Su Domani prosegue il Blog mafie, da un’idea di Attilio Bolzoni. Potete seguirlo su questa pagina. Ogni mese un macro-tema, approfondito con un nuovo contenuto al giorno in collaborazione con l’associazione Cosa vostra. Questa serie è dedicata al depistaggio sulla strage di via D’Amelio, nella quale morirono Paolo Borsellino e cinque agenti della scorta: Agostino Catalano, Emanuela Loi, Vincenzo Li Muli, Walter Eddie Cosina e Claudio Traina.

Non meno incomprensibile è stata la scelta di non approfondire il giudizio che anche Giovanni Brusca esprime – giudizio netto, senza margini d’equivoco – su Scarantino. È il 23 gennaio 2004 e Brusca (collaborante a pieno titolo ormai da cinque anni) è ascoltato in un dibattimento in corso nell’aula bunker del carcere di Firenze dinanzi la Corte di Assise d’Appello di Catania, dove si stava svolgendo, a seguito del rinvio della Cassazione, il processo stralcio delle due stragi:

«Con le dichiarazioni di Vincenzo Scarantino – dice il pentito – ci sono degli innocenti in carcere… questo qua, per me, fra virgolette è un pazzo».

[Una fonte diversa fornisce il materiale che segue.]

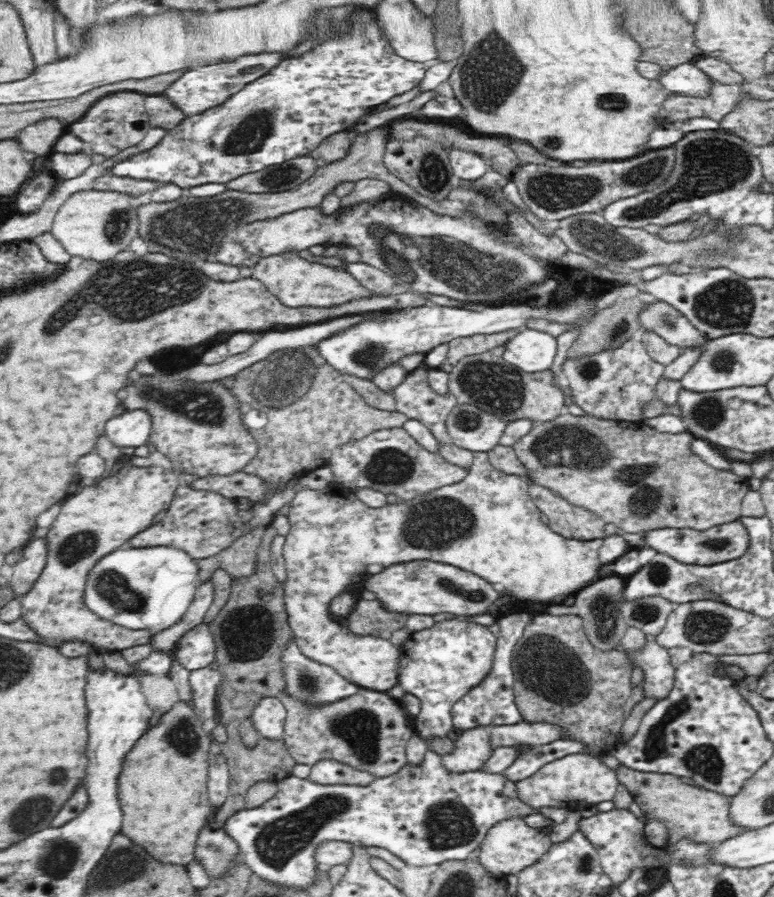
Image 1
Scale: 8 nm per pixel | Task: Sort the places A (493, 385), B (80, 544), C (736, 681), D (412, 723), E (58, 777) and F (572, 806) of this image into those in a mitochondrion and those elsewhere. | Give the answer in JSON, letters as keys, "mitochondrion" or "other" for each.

Brusca fa mettere a verbale in udienza che, a suo avviso, ci sono soggetti ingiustamente condannati a seguito delle dichiarazioni di Scarantino che per lui “è un pazzo”. Che cosa accade a questo punto? Nulla! Nessun approfondimento investigativo, nessuna richiesta a Brusca di spiegare da dove traesse il convincimento che Scarantino era un bugiardo e che i processi celebrati a partire dalle sue “rivelazioni” fossero una farsa. Scarantino mente, dice Brusca: e la cosa muore lì.

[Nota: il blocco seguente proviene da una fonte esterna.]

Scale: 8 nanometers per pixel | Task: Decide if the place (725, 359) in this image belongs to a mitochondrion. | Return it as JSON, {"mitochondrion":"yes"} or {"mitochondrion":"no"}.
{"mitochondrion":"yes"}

Mancano ancora quattro anni all’inizio della collaborazione di Spatuzza. Le risultanze processuali su via D’Amelio resteranno in piedi continuando ad avere come perno dell’accusa le menzogne di Scarantino.

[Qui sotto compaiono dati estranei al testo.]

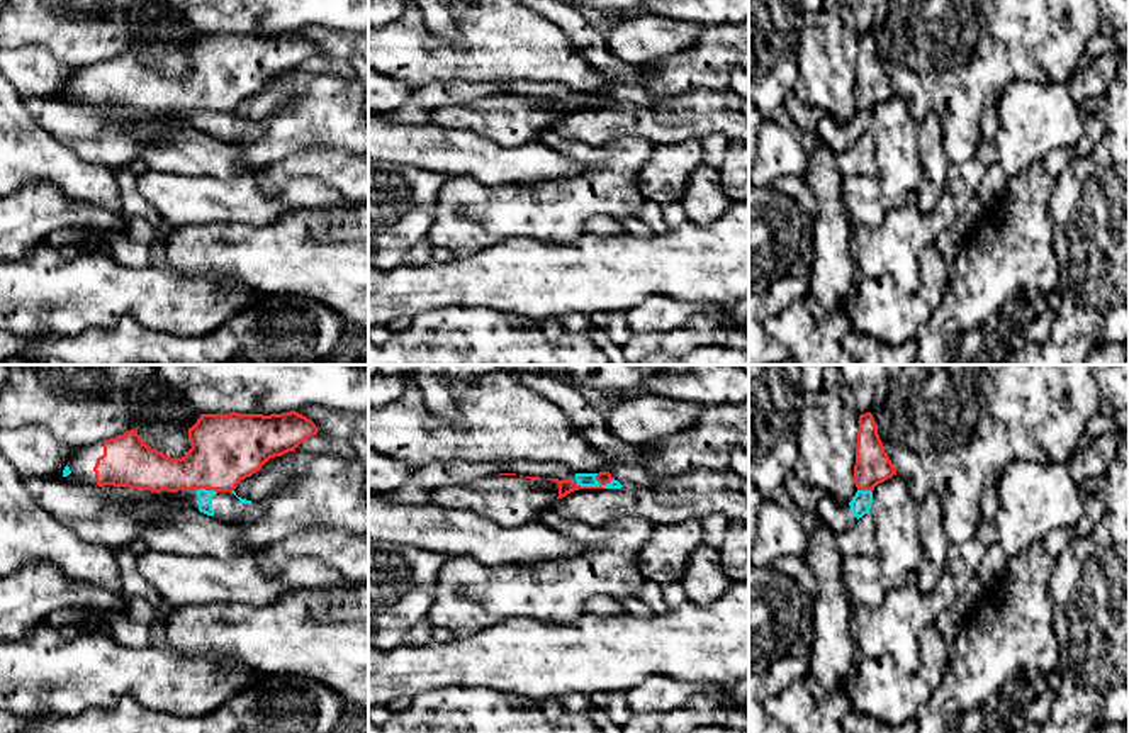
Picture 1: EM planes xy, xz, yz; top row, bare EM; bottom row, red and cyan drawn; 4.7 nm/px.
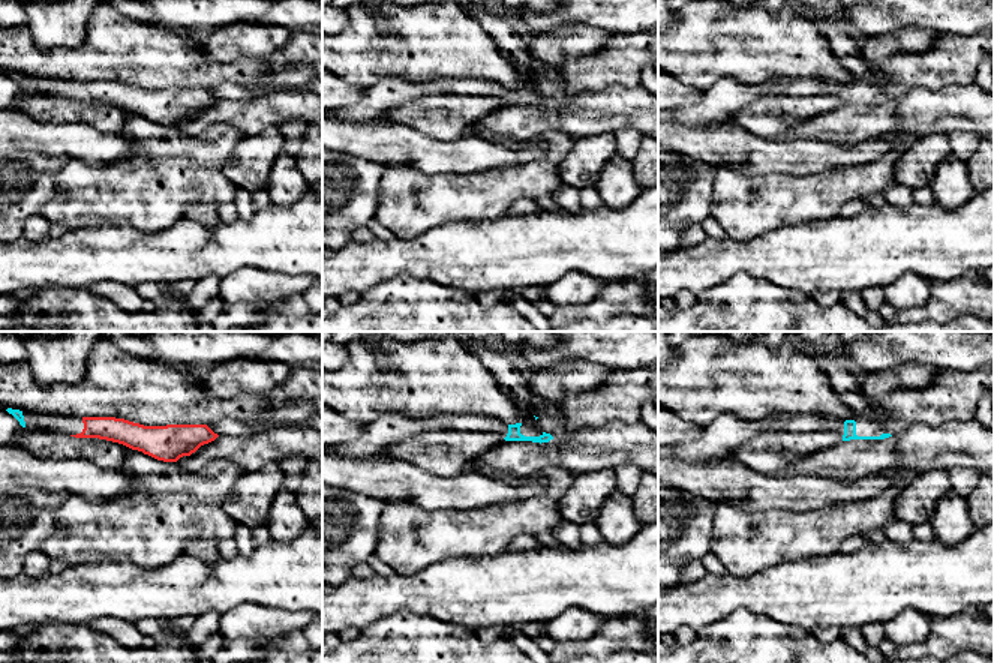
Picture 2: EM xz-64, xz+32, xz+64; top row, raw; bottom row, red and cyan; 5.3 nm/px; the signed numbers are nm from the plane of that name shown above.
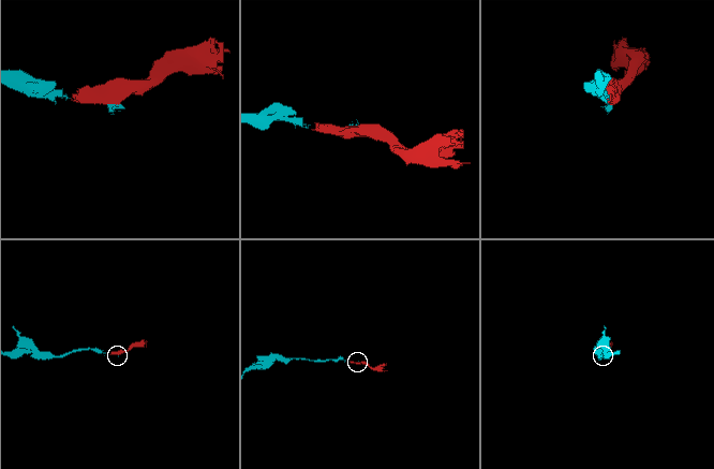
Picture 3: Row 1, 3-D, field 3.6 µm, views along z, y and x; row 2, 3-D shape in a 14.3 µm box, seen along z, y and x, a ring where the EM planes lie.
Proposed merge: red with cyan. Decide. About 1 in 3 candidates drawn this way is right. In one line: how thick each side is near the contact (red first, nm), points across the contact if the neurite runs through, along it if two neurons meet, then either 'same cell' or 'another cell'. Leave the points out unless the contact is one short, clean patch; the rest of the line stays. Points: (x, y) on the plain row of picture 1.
70/60 nm | same cell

Come si spiega il fatto che uno dei pentiti più accreditati sia creduto per tutto ciò che ricostruisce ma ignorato nel momento in cui getta ombre pesantissime sulla credibilità di Vincenzo Scarantino? È un quesito che abbiamo girato al senatore Massimo Brutti.

BRUTTI, già presidente del Comitato parlamentare di controllo sui Servizi segreti. È possibile che accada quando ci sia l’interesse a coltivare la propria pista di indagine, a insistere nelle condizioni che sono maturate. Una delle motivazioni che ci siamo dati in questi anni per questo depistaggio, per questa vicenda orrenda di Scarantino, è che c’era l’ansia di realizzare un obiettivo, di far vedere…

FAVA, presidente della Commissione. Il risultato.

BRUTTI, già presidente del Comitato parlamentare di controllo sui Servizi segreti. L’ansia del risultato. Io non so se questo basti a spiegare…

FAVA, presidente della Commissione. Forse spiega, ma non giustifica.

BRUTTI, già presidente del Comitato parlamentare di controllo sui Servizi segreti. È chiaro che non giustifica. L’errore, in questo caso evidente, è che c’è la dichiarazione di un collaboratore (Giovanni Brusca, ndr.) che ha già reso dichiarazioni attendibili, che ha un programma di protezione deciso dalla Commissione: come mai non c’è un’attività di indagine sui possibili riscontri? Io non so dare risposta.